Dawson J R, Adams D J, Wolf C R
FEBS Lett. 1985 Apr 22;183(2):219-22. doi: 10.1016/0014-5793(85)80780-8.
Human cytochrome P-450, UDP-glucuronosyltransferase and sulphotransferase activities have been measured in the cell line Hep G2 following treatment of cells with 3-methylcholanthrene or phenobarbital. 3-Methylcholanthrene treatment caused a 20-30-fold increase in the O-deethylation of 7-ethoxycoumarin. The glucuronidation and sulphation of the product 7-hydroxycoumarin were increased 36 and 7 fold, respectively. In comparison, phenobarbital treatment did not increase these activities significantly. However, phenobarbital-inducible proteins were identified on "Western blots' using antibodies to a rat liver phenobarbital inducible P-450 form. The molecular masses of the proteins did not coincide with those expected for cytochromes P-450. However, characteristic of P-450 forms, the synthesis of these proteins was suppressed by 3-methylcholanthrene treatment. The Hep G2 cell line represents a potentially useful model for studying the regulation of human P-450 genes.
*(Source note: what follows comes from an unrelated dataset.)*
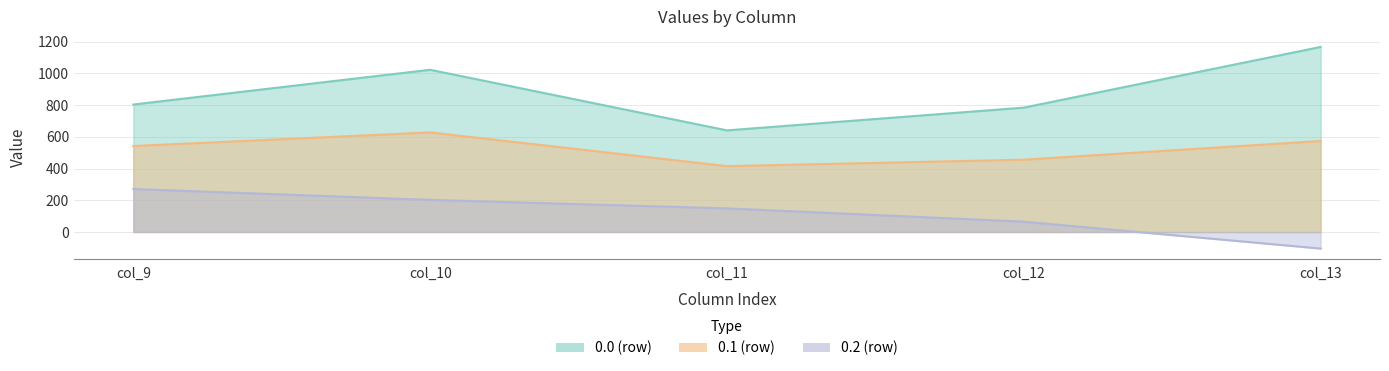

What is the highest value of the 0.1 series?

628.1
在用3-甲基胆蒽或苯巴比妥处理细胞后,已在Hep G2细胞系中测定了人细胞色素P-450、UDP-葡糖醛酸基转移酶和磺基转移酶的活性。3-甲基胆蒽处理使7-乙氧基香豆素的O-脱乙基作用增加了20至30倍。产物7-羟基香豆素的葡糖醛酸化和硫酸化分别增加了36倍和7倍。相比之下,苯巴比妥处理并未显著增加这些活性。然而,使用针对大鼠肝苯巴比妥诱导型P-450形式的抗体,在“蛋白质免疫印迹”上鉴定出了苯巴比妥诱导型蛋白。这些蛋白的分子量与细胞色素P-450预期的分子量不一致。然而,作为P-450形式的特征,这些蛋白的合成受到3-甲基胆蒽处理的抑制。Hep G2细胞系是研究人P-450基因调控的一个潜在有用模型。